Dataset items
————

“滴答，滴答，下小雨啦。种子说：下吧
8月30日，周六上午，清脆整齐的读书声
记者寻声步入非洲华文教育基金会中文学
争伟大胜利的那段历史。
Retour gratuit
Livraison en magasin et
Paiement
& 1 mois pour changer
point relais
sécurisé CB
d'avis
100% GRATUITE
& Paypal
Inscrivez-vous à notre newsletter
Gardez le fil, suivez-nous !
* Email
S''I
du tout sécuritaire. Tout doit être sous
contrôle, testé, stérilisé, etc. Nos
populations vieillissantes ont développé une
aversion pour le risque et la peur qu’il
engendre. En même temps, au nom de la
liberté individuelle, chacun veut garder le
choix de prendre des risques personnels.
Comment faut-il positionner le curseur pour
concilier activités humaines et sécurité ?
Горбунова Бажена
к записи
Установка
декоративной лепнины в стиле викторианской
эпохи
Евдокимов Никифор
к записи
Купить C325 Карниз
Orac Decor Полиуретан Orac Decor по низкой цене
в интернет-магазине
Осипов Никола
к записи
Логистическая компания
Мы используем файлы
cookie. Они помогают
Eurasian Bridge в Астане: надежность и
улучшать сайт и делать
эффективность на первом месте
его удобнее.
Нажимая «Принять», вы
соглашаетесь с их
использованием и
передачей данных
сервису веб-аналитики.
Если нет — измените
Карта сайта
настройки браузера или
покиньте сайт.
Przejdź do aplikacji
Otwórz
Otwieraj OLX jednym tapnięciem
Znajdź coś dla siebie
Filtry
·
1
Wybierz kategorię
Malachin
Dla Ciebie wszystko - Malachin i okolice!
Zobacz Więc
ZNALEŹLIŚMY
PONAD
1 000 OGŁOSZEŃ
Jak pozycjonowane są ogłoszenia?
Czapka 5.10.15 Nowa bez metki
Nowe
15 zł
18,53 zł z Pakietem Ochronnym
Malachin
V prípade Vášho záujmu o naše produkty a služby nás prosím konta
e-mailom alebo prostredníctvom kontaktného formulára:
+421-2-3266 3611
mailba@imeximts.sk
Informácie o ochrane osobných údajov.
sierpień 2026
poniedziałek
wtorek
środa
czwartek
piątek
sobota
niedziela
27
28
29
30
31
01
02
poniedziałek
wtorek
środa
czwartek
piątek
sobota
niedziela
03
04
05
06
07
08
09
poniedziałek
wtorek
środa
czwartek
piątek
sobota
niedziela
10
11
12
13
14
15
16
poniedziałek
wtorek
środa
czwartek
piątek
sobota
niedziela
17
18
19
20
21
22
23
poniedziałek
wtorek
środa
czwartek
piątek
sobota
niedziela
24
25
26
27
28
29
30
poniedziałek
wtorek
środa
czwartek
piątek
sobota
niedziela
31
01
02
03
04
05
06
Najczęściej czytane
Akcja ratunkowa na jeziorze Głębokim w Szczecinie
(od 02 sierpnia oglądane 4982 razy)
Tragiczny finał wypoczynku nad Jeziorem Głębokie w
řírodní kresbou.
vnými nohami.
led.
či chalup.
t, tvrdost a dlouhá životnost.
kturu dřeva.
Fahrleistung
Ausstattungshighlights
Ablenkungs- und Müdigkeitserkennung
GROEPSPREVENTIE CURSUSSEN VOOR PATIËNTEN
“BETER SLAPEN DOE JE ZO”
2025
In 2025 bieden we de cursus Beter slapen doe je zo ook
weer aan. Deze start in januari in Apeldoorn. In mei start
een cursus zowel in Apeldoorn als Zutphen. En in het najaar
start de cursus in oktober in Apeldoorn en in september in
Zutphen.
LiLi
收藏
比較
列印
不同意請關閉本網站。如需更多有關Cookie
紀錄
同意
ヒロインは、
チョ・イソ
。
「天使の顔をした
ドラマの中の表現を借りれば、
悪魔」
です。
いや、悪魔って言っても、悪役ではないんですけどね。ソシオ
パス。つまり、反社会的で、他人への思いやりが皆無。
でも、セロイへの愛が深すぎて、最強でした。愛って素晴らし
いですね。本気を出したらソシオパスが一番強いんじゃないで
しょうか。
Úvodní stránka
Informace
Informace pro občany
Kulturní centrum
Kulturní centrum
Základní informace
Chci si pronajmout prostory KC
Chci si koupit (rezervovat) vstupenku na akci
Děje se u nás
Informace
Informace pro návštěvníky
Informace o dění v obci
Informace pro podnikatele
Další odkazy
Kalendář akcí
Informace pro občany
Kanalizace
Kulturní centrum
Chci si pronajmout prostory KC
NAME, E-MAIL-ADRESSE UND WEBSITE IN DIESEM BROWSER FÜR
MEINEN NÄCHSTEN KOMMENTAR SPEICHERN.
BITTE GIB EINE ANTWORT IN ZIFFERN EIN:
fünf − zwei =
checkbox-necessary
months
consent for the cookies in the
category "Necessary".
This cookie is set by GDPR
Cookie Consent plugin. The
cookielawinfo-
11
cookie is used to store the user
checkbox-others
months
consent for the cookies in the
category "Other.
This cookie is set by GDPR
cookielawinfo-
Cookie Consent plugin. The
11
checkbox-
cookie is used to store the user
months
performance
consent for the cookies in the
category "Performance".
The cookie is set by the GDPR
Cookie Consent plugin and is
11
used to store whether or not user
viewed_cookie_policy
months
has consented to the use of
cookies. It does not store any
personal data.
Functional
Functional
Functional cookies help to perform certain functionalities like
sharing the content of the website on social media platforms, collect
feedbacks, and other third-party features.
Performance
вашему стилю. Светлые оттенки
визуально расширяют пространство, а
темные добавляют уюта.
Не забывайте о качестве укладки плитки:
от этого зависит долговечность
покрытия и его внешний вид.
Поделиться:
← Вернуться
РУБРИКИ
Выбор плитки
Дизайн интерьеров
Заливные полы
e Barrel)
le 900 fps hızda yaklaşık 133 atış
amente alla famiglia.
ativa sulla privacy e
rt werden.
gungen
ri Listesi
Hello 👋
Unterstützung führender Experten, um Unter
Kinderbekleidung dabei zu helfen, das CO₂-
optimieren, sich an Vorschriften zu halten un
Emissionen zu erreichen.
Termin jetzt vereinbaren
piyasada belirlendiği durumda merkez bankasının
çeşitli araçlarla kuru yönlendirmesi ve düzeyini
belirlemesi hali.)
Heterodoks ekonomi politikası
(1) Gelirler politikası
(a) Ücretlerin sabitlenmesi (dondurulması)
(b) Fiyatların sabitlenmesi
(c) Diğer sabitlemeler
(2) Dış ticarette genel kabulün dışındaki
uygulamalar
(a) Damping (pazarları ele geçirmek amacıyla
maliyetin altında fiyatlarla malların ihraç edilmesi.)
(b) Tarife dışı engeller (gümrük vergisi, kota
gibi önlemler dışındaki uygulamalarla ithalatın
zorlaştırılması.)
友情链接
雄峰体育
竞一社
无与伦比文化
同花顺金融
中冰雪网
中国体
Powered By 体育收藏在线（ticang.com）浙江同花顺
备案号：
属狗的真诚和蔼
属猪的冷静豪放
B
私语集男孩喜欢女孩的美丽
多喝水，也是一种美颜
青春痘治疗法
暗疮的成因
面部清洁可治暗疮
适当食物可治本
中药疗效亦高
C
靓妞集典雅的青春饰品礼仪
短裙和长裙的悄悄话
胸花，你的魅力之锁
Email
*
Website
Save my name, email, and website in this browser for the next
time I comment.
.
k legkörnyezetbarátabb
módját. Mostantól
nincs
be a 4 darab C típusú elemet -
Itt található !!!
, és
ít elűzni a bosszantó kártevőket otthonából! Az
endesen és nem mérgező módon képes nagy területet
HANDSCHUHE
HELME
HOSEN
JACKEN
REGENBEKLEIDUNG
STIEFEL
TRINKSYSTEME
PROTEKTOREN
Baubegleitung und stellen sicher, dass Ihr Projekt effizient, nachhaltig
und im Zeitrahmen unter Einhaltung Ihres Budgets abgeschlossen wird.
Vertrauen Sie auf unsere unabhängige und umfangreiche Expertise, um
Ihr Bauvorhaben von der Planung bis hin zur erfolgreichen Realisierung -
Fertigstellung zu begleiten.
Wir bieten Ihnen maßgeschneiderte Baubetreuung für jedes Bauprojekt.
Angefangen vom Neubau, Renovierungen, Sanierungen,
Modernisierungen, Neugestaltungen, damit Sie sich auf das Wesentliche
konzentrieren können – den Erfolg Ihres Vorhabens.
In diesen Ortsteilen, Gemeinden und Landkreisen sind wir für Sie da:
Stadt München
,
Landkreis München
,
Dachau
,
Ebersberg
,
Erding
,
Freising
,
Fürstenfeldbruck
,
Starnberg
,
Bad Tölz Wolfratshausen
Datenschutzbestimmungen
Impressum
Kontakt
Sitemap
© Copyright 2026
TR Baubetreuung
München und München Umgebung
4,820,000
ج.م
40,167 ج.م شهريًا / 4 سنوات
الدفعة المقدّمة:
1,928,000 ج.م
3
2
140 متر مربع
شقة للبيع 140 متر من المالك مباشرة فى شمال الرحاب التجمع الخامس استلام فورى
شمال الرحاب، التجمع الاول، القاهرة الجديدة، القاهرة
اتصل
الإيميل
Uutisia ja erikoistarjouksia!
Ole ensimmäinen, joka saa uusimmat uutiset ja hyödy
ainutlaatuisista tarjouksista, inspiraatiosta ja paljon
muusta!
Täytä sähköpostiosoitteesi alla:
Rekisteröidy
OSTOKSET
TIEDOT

————

◆ What the task asks: If a line falls between the first line of the entries and the line containing "передачей данных", or is one of those two, restate it word for word; leave all other lines out.

◆ Written answer:
“滴答，滴答，下小雨啦。种子说：下吧
8月30日，周六上午，清脆整齐的读书声
记者寻声步入非洲华文教育基金会中文学
争伟大胜利的那段历史。
Retour gratuit
Livraison en magasin et
Paiement
& 1 mois pour changer
point relais
sécurisé CB
d'avis
100% GRATUITE
& Paypal
Inscrivez-vous à notre newsletter
Gardez le fil, suivez-nous !
* Email
S''I
du tout sécuritaire. Tout doit être sous
contrôle, testé, stérilisé, etc. Nos
populations vieillissantes ont développé une
aversion pour le risque et la peur qu’il
engendre. En même temps, au nom de la
liberté individuelle, chacun veut garder le
choix de prendre des risques personnels.
Comment faut-il positionner le curseur pour
concilier activités humaines et sécurité ?
Горбунова Бажена
к записи
Установка
декоративной лепнины в стиле викторианской
эпохи
Евдокимов Никифор
к записи
Купить C325 Карниз
Orac Decor Полиуретан Orac Decor по низкой цене
в интернет-магазине
Осипов Никола
к записи
Логистическая компания
Мы используем файлы
cookie. Они помогают
Eurasian Bridge в Астане: надежность и
улучшать сайт и делать
эффективность на первом месте
его удобнее.
Нажимая «Принять», вы
соглашаетесь с их
использованием и
передачей данных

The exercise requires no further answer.